= Alternative tourism =

Form of tourism

Alternative tourism combines tourist products or individual tourist services, different from mass tourism by means of supply, organization and the human resources involved. Other examples of different terms include "intelligent" or "motivated tourism." In addition, "anti-tourism" or "participative tourism" are some others. It's centered around natural, social, and community value in which allow both host and guest to enjoy positive, worthwhile and shared experience.

Alternative tourism in rural areas and indigenous territories has been promoted in countries like Mexico as a local development strategy that can be integrated with environmental conservation.

== Forms ==

The term "alternative tourism" tries to include the concepts of active tourism as well as explorer and encounter travel even with the concept of committed tourism.

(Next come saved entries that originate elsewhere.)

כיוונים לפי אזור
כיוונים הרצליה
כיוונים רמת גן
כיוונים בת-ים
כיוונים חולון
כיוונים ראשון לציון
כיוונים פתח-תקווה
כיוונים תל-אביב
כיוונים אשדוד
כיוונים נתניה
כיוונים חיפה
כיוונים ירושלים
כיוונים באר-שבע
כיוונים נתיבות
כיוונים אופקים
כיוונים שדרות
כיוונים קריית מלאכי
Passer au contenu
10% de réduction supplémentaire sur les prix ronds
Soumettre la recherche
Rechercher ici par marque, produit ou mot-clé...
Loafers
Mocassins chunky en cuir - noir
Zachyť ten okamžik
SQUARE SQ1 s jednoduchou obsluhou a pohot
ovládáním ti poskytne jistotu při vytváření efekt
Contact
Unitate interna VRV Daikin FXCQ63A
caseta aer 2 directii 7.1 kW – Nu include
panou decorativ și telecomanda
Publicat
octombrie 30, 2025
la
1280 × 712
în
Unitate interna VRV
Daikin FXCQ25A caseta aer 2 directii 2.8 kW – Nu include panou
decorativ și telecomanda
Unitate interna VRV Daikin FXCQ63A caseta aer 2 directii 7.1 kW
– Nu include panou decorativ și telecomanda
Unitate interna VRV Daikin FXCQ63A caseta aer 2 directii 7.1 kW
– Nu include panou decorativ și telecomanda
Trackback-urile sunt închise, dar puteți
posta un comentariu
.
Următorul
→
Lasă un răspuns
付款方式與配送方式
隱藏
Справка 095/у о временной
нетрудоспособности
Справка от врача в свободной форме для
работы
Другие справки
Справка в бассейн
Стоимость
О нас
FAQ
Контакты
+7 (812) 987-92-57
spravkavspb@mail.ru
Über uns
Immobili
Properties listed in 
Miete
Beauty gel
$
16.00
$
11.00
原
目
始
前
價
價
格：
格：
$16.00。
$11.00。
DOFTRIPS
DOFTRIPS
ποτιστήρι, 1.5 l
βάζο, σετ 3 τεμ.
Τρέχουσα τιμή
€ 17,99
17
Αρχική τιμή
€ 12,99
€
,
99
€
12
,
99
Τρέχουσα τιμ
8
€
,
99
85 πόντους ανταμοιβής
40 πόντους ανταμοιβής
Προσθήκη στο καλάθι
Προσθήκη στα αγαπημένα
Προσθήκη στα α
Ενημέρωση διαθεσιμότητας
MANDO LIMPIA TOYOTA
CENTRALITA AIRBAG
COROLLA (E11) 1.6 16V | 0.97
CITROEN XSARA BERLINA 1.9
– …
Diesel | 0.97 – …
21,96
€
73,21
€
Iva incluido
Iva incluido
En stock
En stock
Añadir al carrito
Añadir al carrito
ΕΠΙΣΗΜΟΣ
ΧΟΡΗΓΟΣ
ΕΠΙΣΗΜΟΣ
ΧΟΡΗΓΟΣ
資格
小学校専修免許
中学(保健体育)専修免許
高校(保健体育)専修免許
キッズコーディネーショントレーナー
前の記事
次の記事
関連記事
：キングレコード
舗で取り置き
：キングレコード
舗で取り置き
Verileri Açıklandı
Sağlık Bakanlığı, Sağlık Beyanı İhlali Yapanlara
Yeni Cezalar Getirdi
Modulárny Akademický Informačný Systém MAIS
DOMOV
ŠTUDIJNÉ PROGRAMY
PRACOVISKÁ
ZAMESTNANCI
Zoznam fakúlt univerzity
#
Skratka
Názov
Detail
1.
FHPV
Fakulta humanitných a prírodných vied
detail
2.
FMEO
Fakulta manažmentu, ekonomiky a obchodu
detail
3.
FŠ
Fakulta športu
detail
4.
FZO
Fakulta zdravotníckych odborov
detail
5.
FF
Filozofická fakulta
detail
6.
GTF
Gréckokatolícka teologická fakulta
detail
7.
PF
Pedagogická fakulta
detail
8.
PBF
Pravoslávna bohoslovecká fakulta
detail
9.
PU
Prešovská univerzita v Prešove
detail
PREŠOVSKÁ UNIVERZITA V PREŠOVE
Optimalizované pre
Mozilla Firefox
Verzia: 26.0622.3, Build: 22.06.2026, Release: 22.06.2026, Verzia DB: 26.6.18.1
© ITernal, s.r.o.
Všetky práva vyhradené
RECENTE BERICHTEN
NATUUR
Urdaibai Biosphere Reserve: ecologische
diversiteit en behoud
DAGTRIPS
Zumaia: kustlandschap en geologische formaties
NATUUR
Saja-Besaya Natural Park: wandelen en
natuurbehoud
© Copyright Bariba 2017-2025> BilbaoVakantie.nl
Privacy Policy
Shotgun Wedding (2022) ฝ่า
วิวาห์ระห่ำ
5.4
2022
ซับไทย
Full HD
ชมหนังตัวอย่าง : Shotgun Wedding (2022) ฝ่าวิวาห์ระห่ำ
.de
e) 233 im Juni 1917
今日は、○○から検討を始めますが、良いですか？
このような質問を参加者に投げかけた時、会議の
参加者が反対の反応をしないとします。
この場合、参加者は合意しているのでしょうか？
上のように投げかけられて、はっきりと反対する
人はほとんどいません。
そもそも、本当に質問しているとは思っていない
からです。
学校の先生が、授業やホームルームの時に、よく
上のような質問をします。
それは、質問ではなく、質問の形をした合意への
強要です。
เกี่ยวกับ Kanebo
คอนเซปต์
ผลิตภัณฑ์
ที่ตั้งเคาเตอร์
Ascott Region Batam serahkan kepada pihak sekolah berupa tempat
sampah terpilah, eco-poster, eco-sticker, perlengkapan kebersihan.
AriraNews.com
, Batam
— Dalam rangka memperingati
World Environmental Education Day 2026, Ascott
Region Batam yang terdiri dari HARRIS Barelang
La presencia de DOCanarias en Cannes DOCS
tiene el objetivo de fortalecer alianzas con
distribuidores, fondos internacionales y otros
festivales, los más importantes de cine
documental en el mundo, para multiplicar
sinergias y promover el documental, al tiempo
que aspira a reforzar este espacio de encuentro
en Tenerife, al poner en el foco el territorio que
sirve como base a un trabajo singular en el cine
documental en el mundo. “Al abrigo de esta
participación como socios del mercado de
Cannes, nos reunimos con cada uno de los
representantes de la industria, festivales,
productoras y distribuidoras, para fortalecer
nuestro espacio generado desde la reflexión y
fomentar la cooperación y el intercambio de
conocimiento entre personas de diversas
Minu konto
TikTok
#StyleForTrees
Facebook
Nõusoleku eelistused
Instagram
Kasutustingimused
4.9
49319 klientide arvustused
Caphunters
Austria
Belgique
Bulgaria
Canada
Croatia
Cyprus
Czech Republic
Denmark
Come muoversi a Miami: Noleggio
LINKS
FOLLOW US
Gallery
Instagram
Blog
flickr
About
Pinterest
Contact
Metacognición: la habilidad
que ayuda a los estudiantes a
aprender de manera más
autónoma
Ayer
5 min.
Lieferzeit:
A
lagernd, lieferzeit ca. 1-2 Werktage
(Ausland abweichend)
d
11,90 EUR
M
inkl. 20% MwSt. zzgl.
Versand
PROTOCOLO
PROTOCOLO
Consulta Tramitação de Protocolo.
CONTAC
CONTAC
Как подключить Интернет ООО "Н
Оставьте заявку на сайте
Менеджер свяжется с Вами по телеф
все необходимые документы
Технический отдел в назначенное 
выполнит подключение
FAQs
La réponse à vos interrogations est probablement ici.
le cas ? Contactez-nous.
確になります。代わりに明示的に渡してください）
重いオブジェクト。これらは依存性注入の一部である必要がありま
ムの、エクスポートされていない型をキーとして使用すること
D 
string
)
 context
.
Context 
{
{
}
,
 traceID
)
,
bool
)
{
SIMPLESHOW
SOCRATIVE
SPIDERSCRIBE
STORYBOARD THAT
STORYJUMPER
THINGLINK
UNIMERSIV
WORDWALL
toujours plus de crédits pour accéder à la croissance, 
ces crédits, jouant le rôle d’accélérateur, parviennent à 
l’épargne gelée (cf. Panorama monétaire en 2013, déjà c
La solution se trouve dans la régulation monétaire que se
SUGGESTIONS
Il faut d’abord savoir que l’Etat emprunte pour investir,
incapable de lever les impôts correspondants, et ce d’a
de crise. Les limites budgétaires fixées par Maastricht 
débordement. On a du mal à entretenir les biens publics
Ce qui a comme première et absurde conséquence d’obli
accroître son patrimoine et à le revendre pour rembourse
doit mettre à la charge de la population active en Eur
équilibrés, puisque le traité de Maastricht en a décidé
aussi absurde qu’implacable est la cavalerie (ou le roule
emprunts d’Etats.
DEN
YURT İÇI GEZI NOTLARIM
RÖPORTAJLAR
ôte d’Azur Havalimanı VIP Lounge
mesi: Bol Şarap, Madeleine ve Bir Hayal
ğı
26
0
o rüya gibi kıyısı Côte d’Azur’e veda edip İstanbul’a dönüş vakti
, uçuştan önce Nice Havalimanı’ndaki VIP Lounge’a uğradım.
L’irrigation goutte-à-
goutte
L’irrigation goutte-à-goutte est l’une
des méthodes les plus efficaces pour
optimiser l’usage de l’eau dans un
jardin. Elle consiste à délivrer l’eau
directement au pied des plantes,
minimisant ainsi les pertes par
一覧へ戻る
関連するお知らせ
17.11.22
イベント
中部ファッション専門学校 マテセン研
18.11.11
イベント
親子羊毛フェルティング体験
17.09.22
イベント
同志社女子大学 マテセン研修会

The following lists try to enumerate some of the styles of alternative tourism.

=== Active tourism ===
- hiking
- trekking
- biking
- adventure tourism
- snowshoeing
- ski mountaineering
- rafting
- diving
- caving
- climbing
- horseback riding

=== Explore and encounter travel ===
- historical places
- archeological sites
- foreign communities
- foreign cultures
- rural tourism
- ecotourism
- cultural and historical heritage
- wine
- traditional cuisine
- ethnography
- traditional music
- handicrafts

=== Committed tourism ===
- voluntary service overseas
- aid and assistance
- archeological digs
- international work camps
- justice
- solidarity tourism
- religion

== Terminology critiques ==
Since the term alternative is ambiguous, there are numerous critical remarks stating that the concept is only " (...) a fashionable idea among those who are dissatisfied with the nature of mass tourism (...)". The critics state, that alternative tourism lacks a clear definition of what is the tourism style alternative to. The origins of the term can be found in two alternating concepts:
- Rejection of modern mass consumerism
- Concern about the social impact in third-world countries

Others express their critical opinions regarding the term as fetish-adjective, miracle-word, mythical-term.